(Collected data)
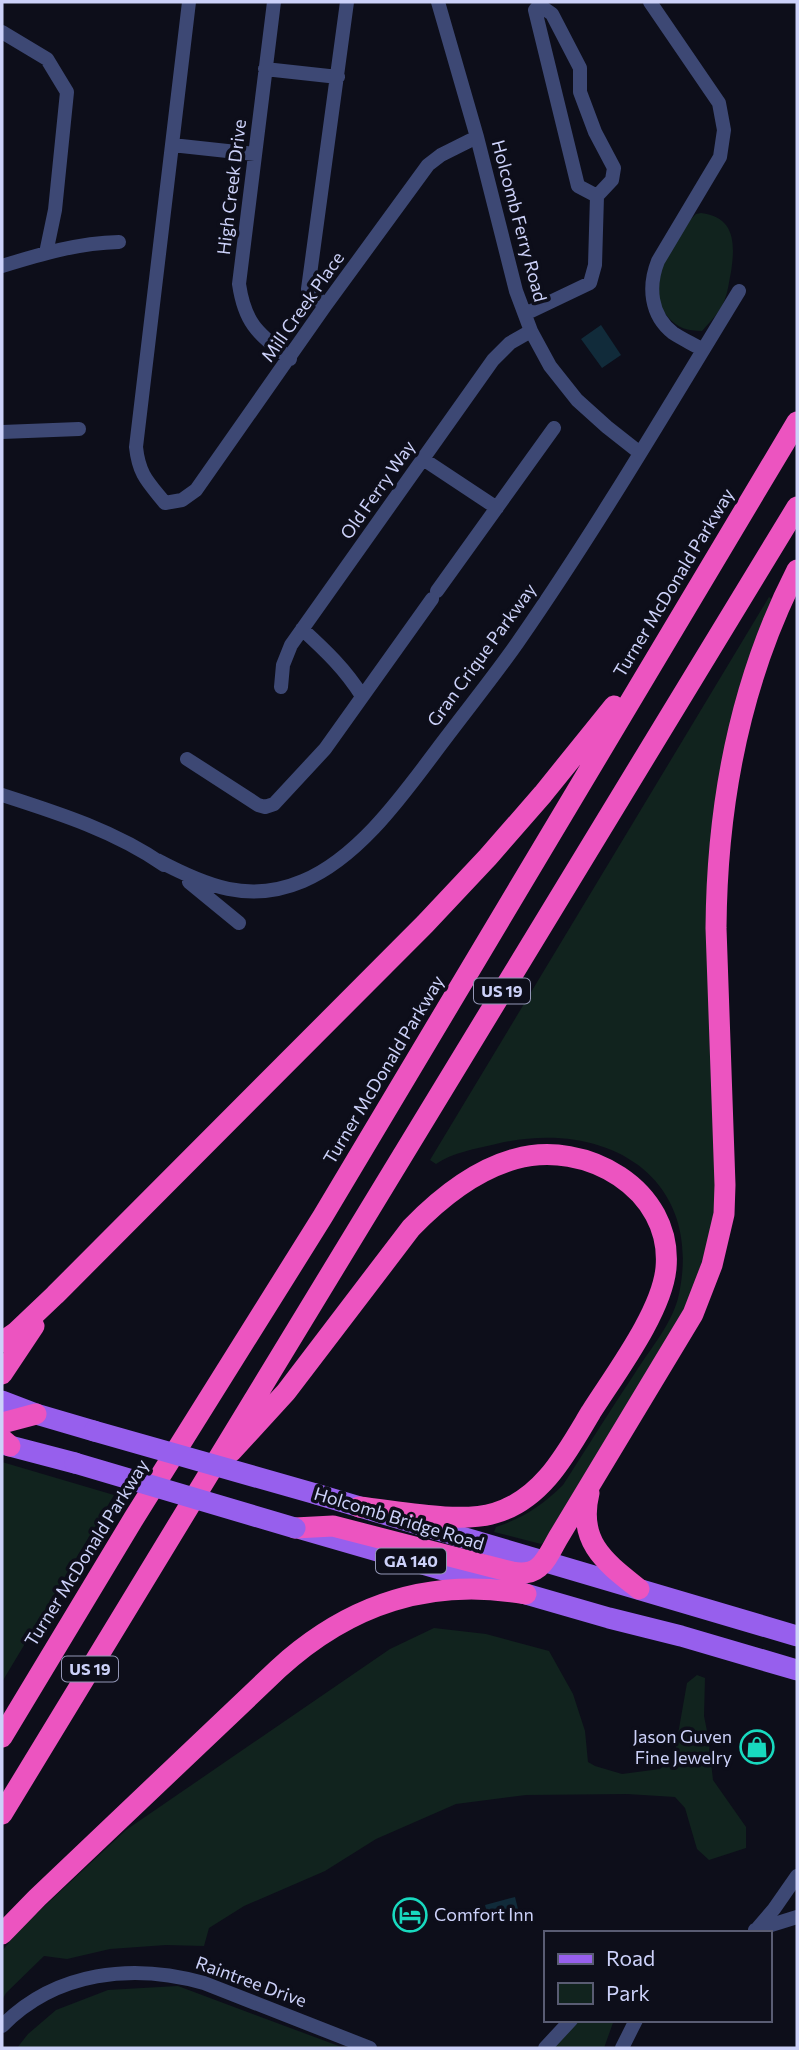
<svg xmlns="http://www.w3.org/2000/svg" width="799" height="2050" font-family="Commissioner,sans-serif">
<rect width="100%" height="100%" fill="#0d0e1a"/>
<path fill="#11231e" d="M701 213C736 217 735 245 731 272 729 281 728 291 725 299 720 312 711 321 702 331 688 331 677 328 668 317 639 284 672 249 691 219L696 214Z
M769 597 775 601 731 732 719 1198 693 1295 546 1541 541 1544 494 1532 496 1527C525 1517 541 1506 563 1485 587 1448 610 1410 635 1373 650 1349 673 1323 679 1294 704 1174 603 1118 496 1144 476 1149 453 1152 436 1164L430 1160Z
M2 1462 114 1495 2 1682Z
M434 1628 486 1634 549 1651 573 1694 585 1731 588 1762 595 1766 622 1774 660 1769 674 1757 687 1683 697 1675 705 1678 704 1716 708 1736 713 1780 746 1827V1848L709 1860 697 1849 685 1808 675 1797 627 1794 526 1795 456 1804 376 1839 325 1871 244 1906 209 1928 204 1946 166 1945 110 1949 67 1959 44 1956 6 1993 2 2000V1951L20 1929 126 1830 390 1649Z
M178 1986 344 2048H17L28 2034 56 2010 108 1990Z
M577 2020H614L604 2048H550Z"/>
<path fill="#112b3a" d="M601 325 621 355 602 368 581 339Z
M515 1897 519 1913 496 1919V1922L490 1924 485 1905Z"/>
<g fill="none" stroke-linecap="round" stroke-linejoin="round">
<path stroke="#3d4874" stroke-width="14" d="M189 2 136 447C139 475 148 482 165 503L182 500 196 490 325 306 428 165 441 155 477 137
M274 2 239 284C245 325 259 334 290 359
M438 2 477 137 516 291 531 331 550 366 577 400 607 427 640 453
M650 2 719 103 724 130 720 157 658 261C648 286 650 315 673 333 682 339 693 344 703 350
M2 32 47 59 67 92 55 210 46 253
M265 69 338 77
M172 145 255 154
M2 266C41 254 78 243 119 242
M325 306 308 289 347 2
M525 314 590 283 595 265 597 196 578 186 535 10 539 5 552 14 580 68V92L595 132 614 168 612 180 597 196
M2 432 79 429
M423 459 497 508
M437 591 554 428
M302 629C326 651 345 669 362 696
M281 687 283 665 291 645 493 360 510 343 531 331
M187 759 258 805 265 807 274 804 325 749 432 599
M2 795C58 813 115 831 164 865
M157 860C206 886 249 904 303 881 362 856 407 789 445 739 469 707 495 675 518 642 597 528 667 409 739 291
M189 882 239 923
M755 1930 797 1917
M756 1930 774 1909 797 1876
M2 2026C56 1971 133 1963 204 1983L370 2048
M545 2048 571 2020
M622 2048 636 2020"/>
<path stroke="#975fed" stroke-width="21" d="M2 1401 36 1414 94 1431
M2 1444 75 1463
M316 1494 797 1636
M301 1529 609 1618 681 1636 797 1670"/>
<path stroke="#ec54c0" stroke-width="21" d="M2 1342 15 1333 55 1295 425 924 488 857 543 794 614 706
M2 1374 34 1326
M2 1423 36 1414
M2 1439 10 1446
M231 1452 286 1392 411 1228C440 1198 475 1170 515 1159 585 1139 673 1189 666 1268 662 1312 615 1374 591 1412 567 1452 543 1499 495 1513 459 1524 398 1511 359 1507
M589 1493C577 1542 605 1562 639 1589
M295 1528 333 1526 512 1572C540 1578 546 1559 558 1538L693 1314 712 1265 724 1214 725 1185 716 928C717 804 740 681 797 570
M2 1737 134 1518 323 1216 797 422
M2 1814 797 507
M2 1934 37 1898 278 1669C349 1604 430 1577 526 1594"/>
<path stroke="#975fed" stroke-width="21" d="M94 1431 316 1494
M75 1463 295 1528"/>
</g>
<defs>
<symbol id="shop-ring" viewBox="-11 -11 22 22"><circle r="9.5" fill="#0d0e1a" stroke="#18d9bf" stroke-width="1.5"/><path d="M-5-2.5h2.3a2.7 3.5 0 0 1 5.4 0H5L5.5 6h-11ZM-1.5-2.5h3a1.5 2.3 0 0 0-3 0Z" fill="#18d9bf"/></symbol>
<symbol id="hotel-ring" viewBox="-11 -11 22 22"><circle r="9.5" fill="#0d0e1a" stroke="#18d9bf" stroke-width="1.5"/><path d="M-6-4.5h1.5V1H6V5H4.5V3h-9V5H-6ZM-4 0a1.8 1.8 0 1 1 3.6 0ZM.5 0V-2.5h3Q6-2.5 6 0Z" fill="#18d9bf"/></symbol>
</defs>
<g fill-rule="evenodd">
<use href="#shop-ring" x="738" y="1728" width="38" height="38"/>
<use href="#hotel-ring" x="391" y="1896" width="38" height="38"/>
</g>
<g text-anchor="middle" stroke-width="7" stroke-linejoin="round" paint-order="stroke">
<g fill="#0d0e1a" stroke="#9396b6" stroke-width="2">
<rect x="474" y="978.5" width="56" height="25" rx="5"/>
<rect x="376" y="1548.5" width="70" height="25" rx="5"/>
<rect x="62" y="1656.5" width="56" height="25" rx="5"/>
</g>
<g font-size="16" font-weight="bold" fill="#ccd1f9">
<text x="502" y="997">US 19</text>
<text x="411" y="1567">GA 140</text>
<text x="90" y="1675">US 19</text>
</g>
<g font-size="18" fill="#ccd1f9" stroke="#0d0e1a">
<text transform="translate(232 187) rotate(-83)" y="6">High Creek Drive</text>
<text transform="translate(519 221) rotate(75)" y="6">Holcomb Ferry Road</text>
<text transform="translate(303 307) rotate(-55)" y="6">Mill Creek Place</text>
<text transform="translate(378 490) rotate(-55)" y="6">Old Ferry Way</text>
<text transform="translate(674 583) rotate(-59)" y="6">Turner McDonald Parkway</text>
<text transform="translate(482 655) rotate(-54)" y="6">Gran Crique Parkway</text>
<text transform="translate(384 1070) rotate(-59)" y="6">Turner McDonald Parkway</text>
<text transform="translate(399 1519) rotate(17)" y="6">Holcomb Bridge Road</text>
<text transform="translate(87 1553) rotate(-58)" y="6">Turner McDonald Parkway</text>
<text transform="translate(251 1982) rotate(20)" y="6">Raintree Drive</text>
</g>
<g font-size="18" fill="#ccd1f9" stroke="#0d0e1a" text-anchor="end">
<text x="732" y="1743">Jason Guven<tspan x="732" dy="21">Fine Jewelry</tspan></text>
<text x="434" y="1921" text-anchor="start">Comfort Inn</text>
</g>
</g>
<rect width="799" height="2050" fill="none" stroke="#ccd1f9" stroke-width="7"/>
<rect x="544" y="1931" width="228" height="91" fill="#0d0e1a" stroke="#595c73" stroke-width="2"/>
<rect x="558" y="1954" width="35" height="10" fill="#975fed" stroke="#595c73" stroke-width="2"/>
<text x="606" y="1966" font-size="21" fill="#ccd1f9">Road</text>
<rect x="558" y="1983" width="35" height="21" fill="#11231e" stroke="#595c73" stroke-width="2"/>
<text x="606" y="2001" font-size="21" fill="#ccd1f9">Park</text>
</svg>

- To do
Give the data above again exactly. Leave the pictures out.

- Response
<svg xmlns="http://www.w3.org/2000/svg" width="799" height="2050" font-family="Commissioner,sans-serif">
<rect width="100%" height="100%" fill="#0d0e1a"/>
<path fill="#11231e" d="M701 213C736 217 735 245 731 272 729 281 728 291 725 299 720 312 711 321 702 331 688 331 677 328 668 317 639 284 672 249 691 219L696 214Z
M769 597 775 601 731 732 719 1198 693 1295 546 1541 541 1544 494 1532 496 1527C525 1517 541 1506 563 1485 587 1448 610 1410 635 1373 650 1349 673 1323 679 1294 704 1174 603 1118 496 1144 476 1149 453 1152 436 1164L430 1160Z
M2 1462 114 1495 2 1682Z
M434 1628 486 1634 549 1651 573 1694 585 1731 588 1762 595 1766 622 1774 660 1769 674 1757 687 1683 697 1675 705 1678 704 1716 708 1736 713 1780 746 1827V1848L709 1860 697 1849 685 1808 675 1797 627 1794 526 1795 456 1804 376 1839 325 1871 244 1906 209 1928 204 1946 166 1945 110 1949 67 1959 44 1956 6 1993 2 2000V1951L20 1929 126 1830 390 1649Z
M178 1986 344 2048H17L28 2034 56 2010 108 1990Z
M577 2020H614L604 2048H550Z"/>
<path fill="#112b3a" d="M601 325 621 355 602 368 581 339Z
M515 1897 519 1913 496 1919V1922L490 1924 485 1905Z"/>
<g fill="none" stroke-linecap="round" stroke-linejoin="round">
<path stroke="#3d4874" stroke-width="14" d="M189 2 136 447C139 475 148 482 165 503L182 500 196 490 325 306 428 165 441 155 477 137
M274 2 239 284C245 325 259 334 290 359
M438 2 477 137 516 291 531 331 550 366 577 400 607 427 640 453
M650 2 719 103 724 130 720 157 658 261C648 286 650 315 673 333 682 339 693 344 703 350
M2 32 47 59 67 92 55 210 46 253
M265 69 338 77
M172 145 255 154
M2 266C41 254 78 243 119 242
M325 306 308 289 347 2
M525 314 590 283 595 265 597 196 578 186 535 10 539 5 552 14 580 68V92L595 132 614 168 612 180 597 196
M2 432 79 429
M423 459 497 508
M437 591 554 428
M302 629C326 651 345 669 362 696
M281 687 283 665 291 645 493 360 510 343 531 331
M187 759 258 805 265 807 274 804 325 749 432 599
M2 795C58 813 115 831 164 865
M157 860C206 886 249 904 303 881 362 856 407 789 445 739 469 707 495 675 518 642 597 528 667 409 739 291
M189 882 239 923
M755 1930 797 1917
M756 1930 774 1909 797 1876
M2 2026C56 1971 133 1963 204 1983L370 2048
M545 2048 571 2020
M622 2048 636 2020"/>
<path stroke="#975fed" stroke-width="21" d="M2 1401 36 1414 94 1431
M2 1444 75 1463
M316 1494 797 1636
M301 1529 609 1618 681 1636 797 1670"/>
<path stroke="#ec54c0" stroke-width="21" d="M2 1342 15 1333 55 1295 425 924 488 857 543 794 614 706
M2 1374 34 1326
M2 1423 36 1414
M2 1439 10 1446
M231 1452 286 1392 411 1228C440 1198 475 1170 515 1159 585 1139 673 1189 666 1268 662 1312 615 1374 591 1412 567 1452 543 1499 495 1513 459 1524 398 1511 359 1507
M589 1493C577 1542 605 1562 639 1589
M295 1528 333 1526 512 1572C540 1578 546 1559 558 1538L693 1314 712 1265 724 1214 725 1185 716 928C717 804 740 681 797 570
M2 1737 134 1518 323 1216 797 422
M2 1814 797 507
M2 1934 37 1898 278 1669C349 1604 430 1577 526 1594"/>
<path stroke="#975fed" stroke-width="21" d="M94 1431 316 1494
M75 1463 295 1528"/>
</g>
<defs>
<symbol id="shop-ring" viewBox="-11 -11 22 22"><circle r="9.5" fill="#0d0e1a" stroke="#18d9bf" stroke-width="1.5"/><path d="M-5-2.5h2.3a2.7 3.5 0 0 1 5.4 0H5L5.5 6h-11ZM-1.5-2.5h3a1.5 2.3 0 0 0-3 0Z" fill="#18d9bf"/></symbol>
<symbol id="hotel-ring" viewBox="-11 -11 22 22"><circle r="9.5" fill="#0d0e1a" stroke="#18d9bf" stroke-width="1.5"/><path d="M-6-4.5h1.5V1H6V5H4.5V3h-9V5H-6ZM-4 0a1.8 1.8 0 1 1 3.6 0ZM.5 0V-2.5h3Q6-2.5 6 0Z" fill="#18d9bf"/></symbol>
</defs>
<g fill-rule="evenodd">
<use href="#shop-ring" x="738" y="1728" width="38" height="38"/>
<use href="#hotel-ring" x="391" y="1896" width="38" height="38"/>
</g>
<g text-anchor="middle" stroke-width="7" stroke-linejoin="round" paint-order="stroke">
<g fill="#0d0e1a" stroke="#9396b6" stroke-width="2">
<rect x="474" y="978.5" width="56" height="25" rx="5"/>
<rect x="376" y="1548.5" width="70" height="25" rx="5"/>
<rect x="62" y="1656.5" width="56" height="25" rx="5"/>
</g>
<g font-size="16" font-weight="bold" fill="#ccd1f9">
<text x="502" y="997">US 19</text>
<text x="411" y="1567">GA 140</text>
<text x="90" y="1675">US 19</text>
</g>
<g font-size="18" fill="#ccd1f9" stroke="#0d0e1a">
<text transform="translate(232 187) rotate(-83)" y="6">High Creek Drive</text>
<text transform="translate(519 221) rotate(75)" y="6">Holcomb Ferry Road</text>
<text transform="translate(303 307) rotate(-55)" y="6">Mill Creek Place</text>
<text transform="translate(378 490) rotate(-55)" y="6">Old Ferry Way</text>
<text transform="translate(674 583) rotate(-59)" y="6">Turner McDonald Parkway</text>
<text transform="translate(482 655) rotate(-54)" y="6">Gran Crique Parkway</text>
<text transform="translate(384 1070) rotate(-59)" y="6">Turner McDonald Parkway</text>
<text transform="translate(399 1519) rotate(17)" y="6">Holcomb Bridge Road</text>
<text transform="translate(87 1553) rotate(-58)" y="6">Turner McDonald Parkway</text>
<text transform="translate(251 1982) rotate(20)" y="6">Raintree Drive</text>
</g>
<g font-size="18" fill="#ccd1f9" stroke="#0d0e1a" text-anchor="end">
<text x="732" y="1743">Jason Guven<tspan x="732" dy="21">Fine Jewelry</tspan></text>
<text x="434" y="1921" text-anchor="start">Comfort Inn</text>
</g>
</g>
<rect width="799" height="2050" fill="none" stroke="#ccd1f9" stroke-width="7"/>
<rect x="544" y="1931" width="228" height="91" fill="#0d0e1a" stroke="#595c73" stroke-width="2"/>
<rect x="558" y="1954" width="35" height="10" fill="#975fed" stroke="#595c73" stroke-width="2"/>
<text x="606" y="1966" font-size="21" fill="#ccd1f9">Road</text>
<rect x="558" y="1983" width="35" height="21" fill="#11231e" stroke="#595c73" stroke-width="2"/>
<text x="606" y="2001" font-size="21" fill="#ccd1f9">Park</text>
</svg>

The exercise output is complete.